Add credits (for icons, vectors, base code, etc.)

Responsive theme. At the moment, this WP theme is not responsive (meaning: it looks crap on tablets and mobile devices). I should work on it.

Fixing layout problems. I tested the theme in major browsers and it looks presentable (or semi-presentable) in most, but there are sure some issues I need to deal with.

Other stuff: fixing other minor problems.

But all in all, this is it and I am happy to present the new layout & WP theme. I do hope it will make me blog more often; the lack of updates are inexcusable!

Hope you like the new theme (and that it works for you. If not – drop me a line).

 

Jefflion.net 5th Birthday

… was yesterday :)

Despite the evident lack of updates, I love my domain, website and blog and I’m so happy it’s still around. I can’t believe it’s been 5 years! (Now I feel slightly old and nostalgic. Or perhaps it’s just the weather. I don’t like autumn rains, ugh.)

Anyway, this is my half a decade of Jefflion.net appreciation post!

Five years ago, I knew next to nothing about blogging. I used to think blogging was about keeping an online diary, and since I don’t like to share my personal thoughts & stuff online, the idea wasn’t appealing to me.
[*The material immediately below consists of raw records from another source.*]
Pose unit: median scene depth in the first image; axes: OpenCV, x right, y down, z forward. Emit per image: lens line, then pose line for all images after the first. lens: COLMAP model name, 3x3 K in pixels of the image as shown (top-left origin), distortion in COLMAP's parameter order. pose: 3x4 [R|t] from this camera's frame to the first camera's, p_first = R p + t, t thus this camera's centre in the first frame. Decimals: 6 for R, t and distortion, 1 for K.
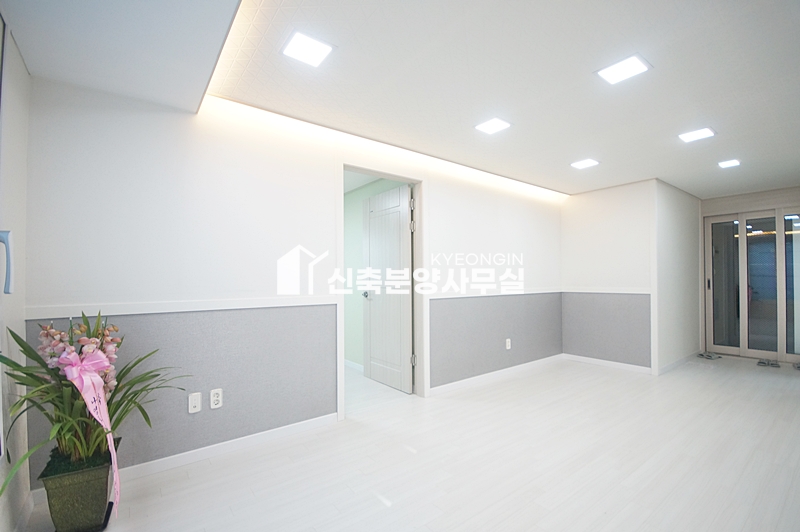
lens RADIAL K [[357.4, 0, 403.7], [0, 357.4, 278.1], [0, 0, 1]] dist [0.001859, 0.000289]
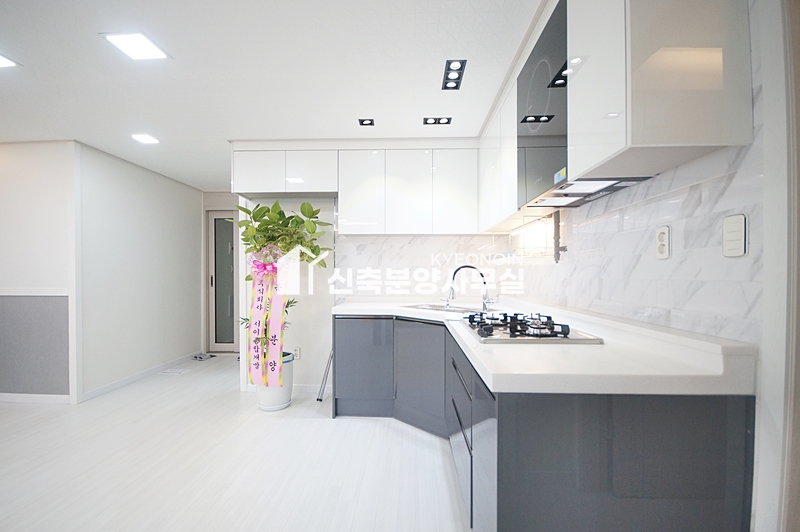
lens RADIAL K [[357.4, 0, 403.7], [0, 357.4, 278.1], [0, 0, 1]] dist [0.001859, 0.000289]
pose [[0.624137, -0.002567, 0.781311, 0.427885], [-0.003725, 0.999973, 0.006261, 0.000943], [-0.781306, -0.006818, 0.624111, -0.004516]]
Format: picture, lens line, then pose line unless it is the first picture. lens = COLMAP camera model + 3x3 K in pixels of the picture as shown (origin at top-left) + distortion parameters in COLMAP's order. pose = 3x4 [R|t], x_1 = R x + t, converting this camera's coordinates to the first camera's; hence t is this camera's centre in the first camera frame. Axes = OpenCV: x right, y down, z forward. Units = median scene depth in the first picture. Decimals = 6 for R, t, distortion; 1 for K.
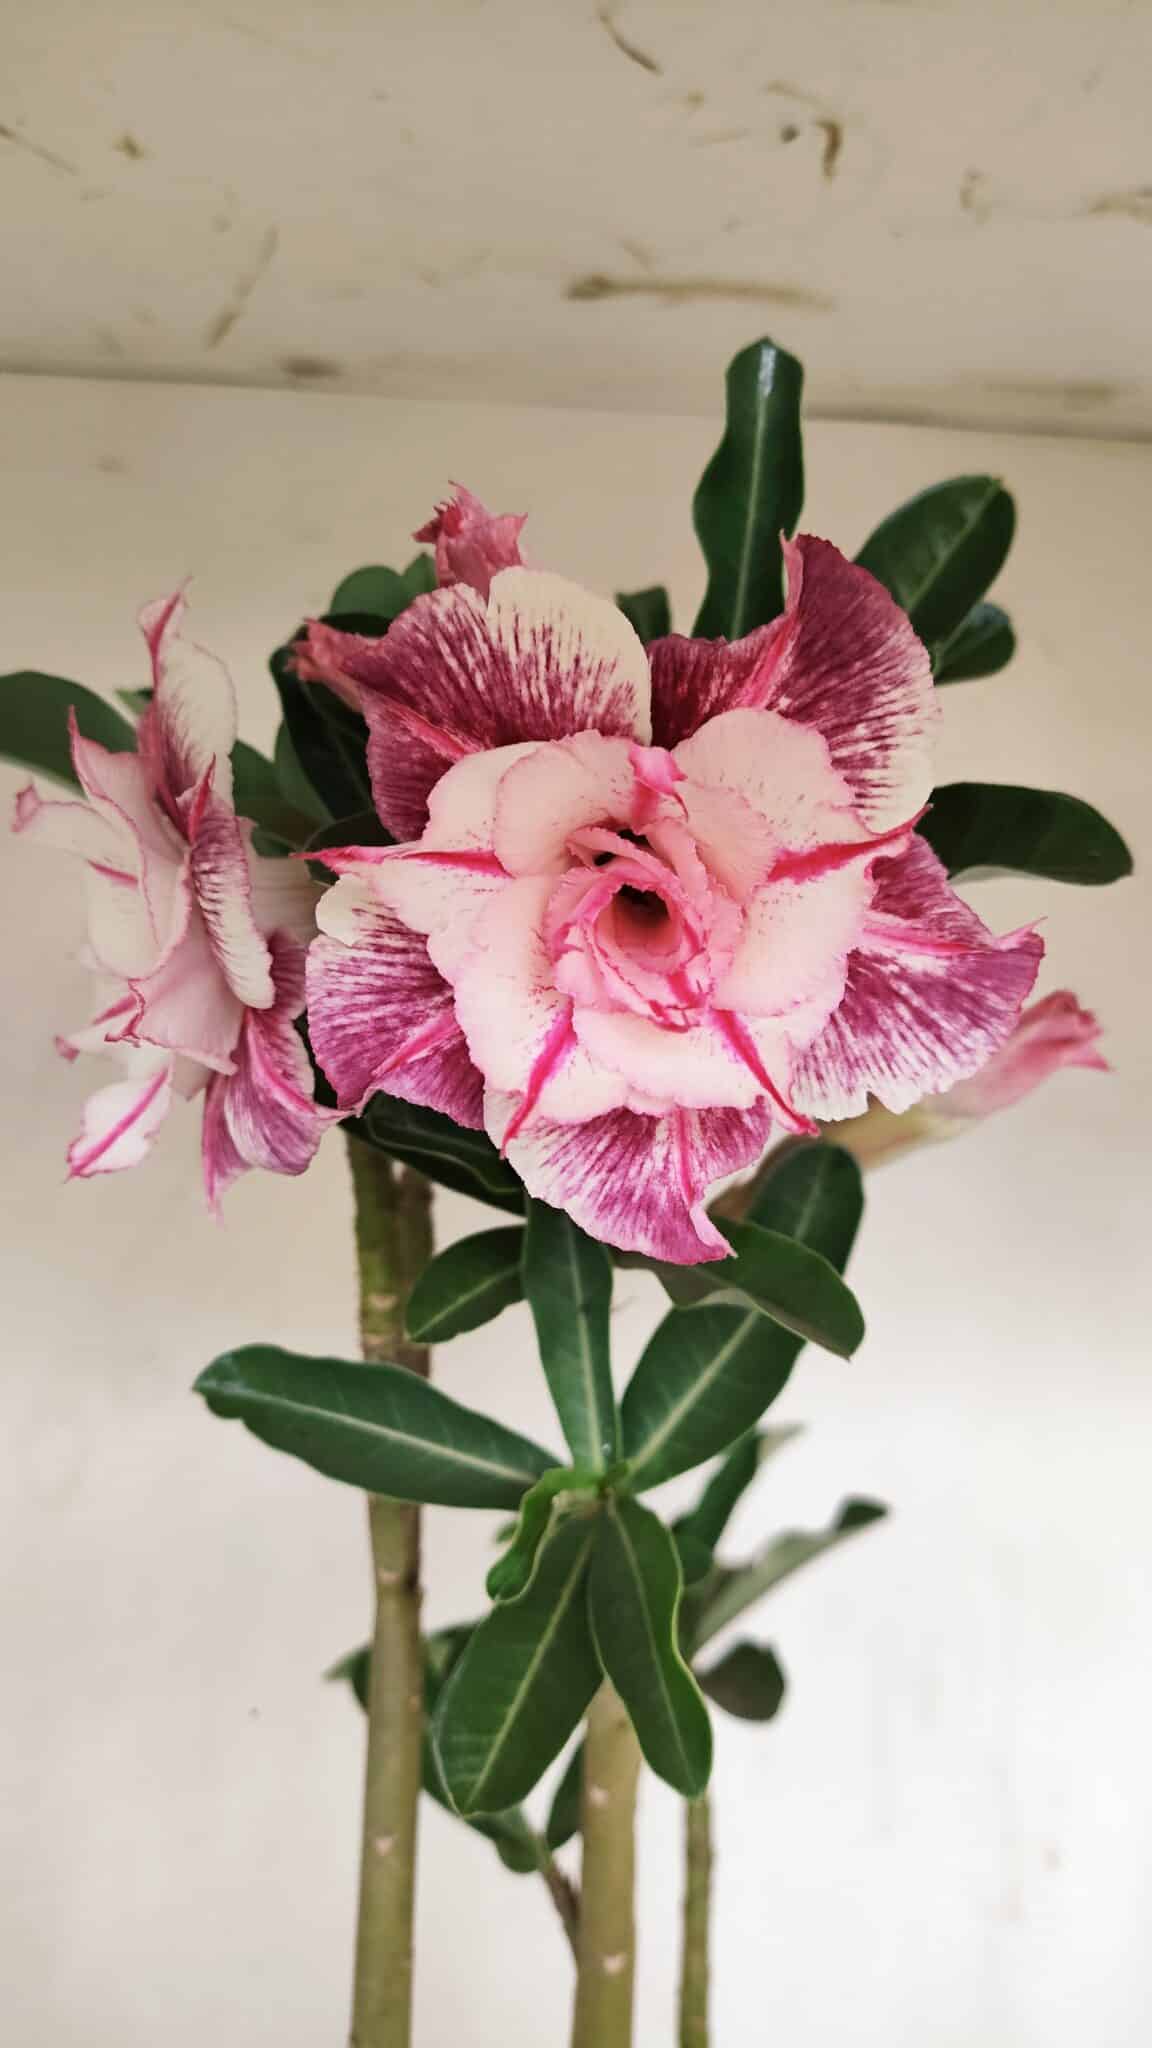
lens RADIAL K [[1559.4, 0, 572.1], [0, 1559.4, 1031.4], [0, 0, 1]] dist [0.051379, -0.064646]
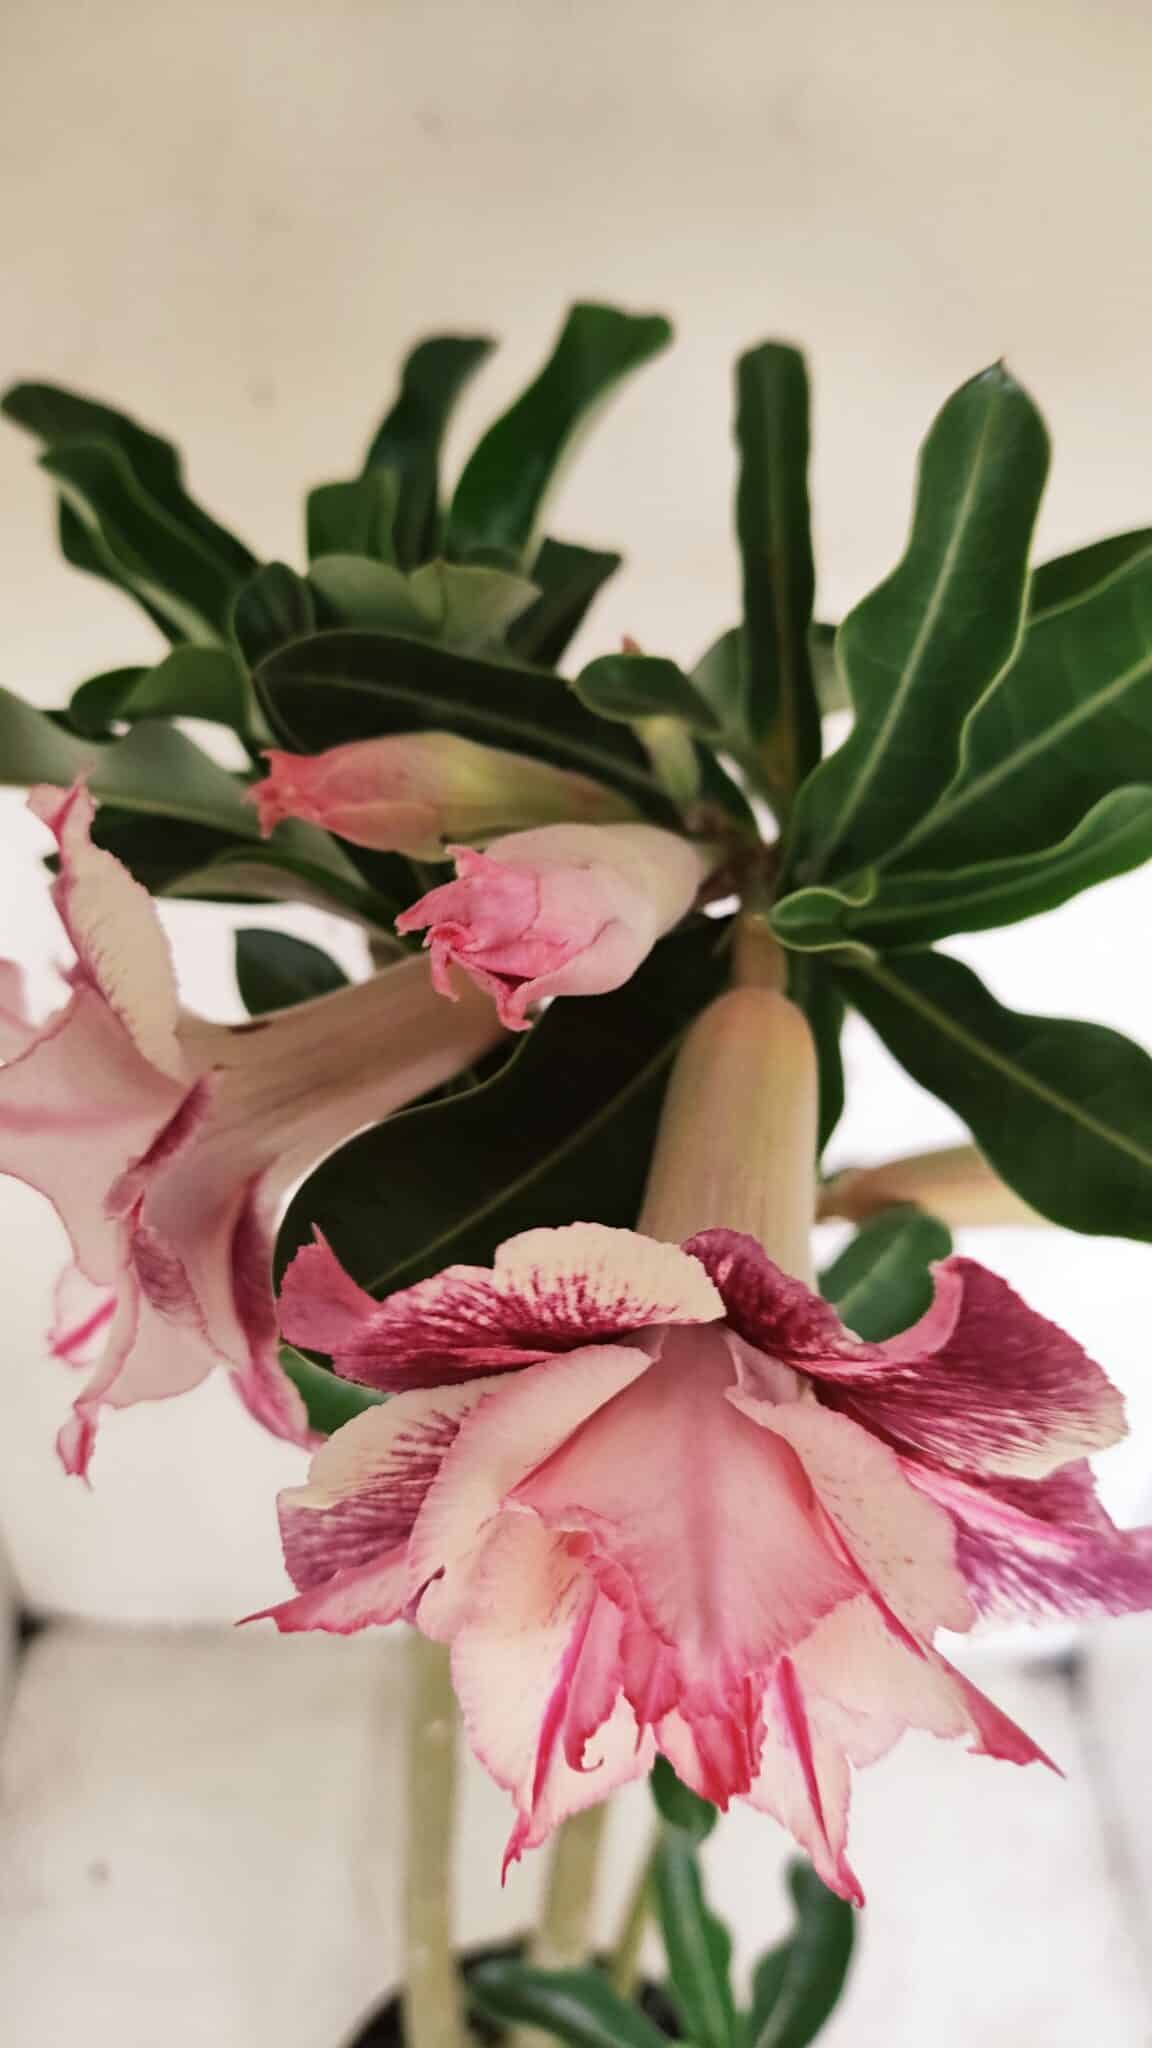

But that was before. I understand blogging much better now, which sadly doesn’t mean I always practice what I preach.

At the same time, I’m not the same person I was 5 years ago, and it kind of sucks. I’m disillusioned, bitter and anxious. I feel like a complete – well, not a complete but a big – failure in certain areas of my life (career). I can’t find a job and I feel like I never will (this is not an exaggeration but a reality of where I live), and there’s so much I want to do and research and contribute. There’s more about my anxiety and bitterness, but ugh, this is supposed to be a happy post, right?

Anyway, thank you – if there’s any of you left here – for being here for all 5 years or just months, or even on one-time visit. I appreciate all of the comments and messages and hits I’ve received. I’ll do my best to make Jefflion.net even better in the future (and yes, the first step is, as usual, updating more often!)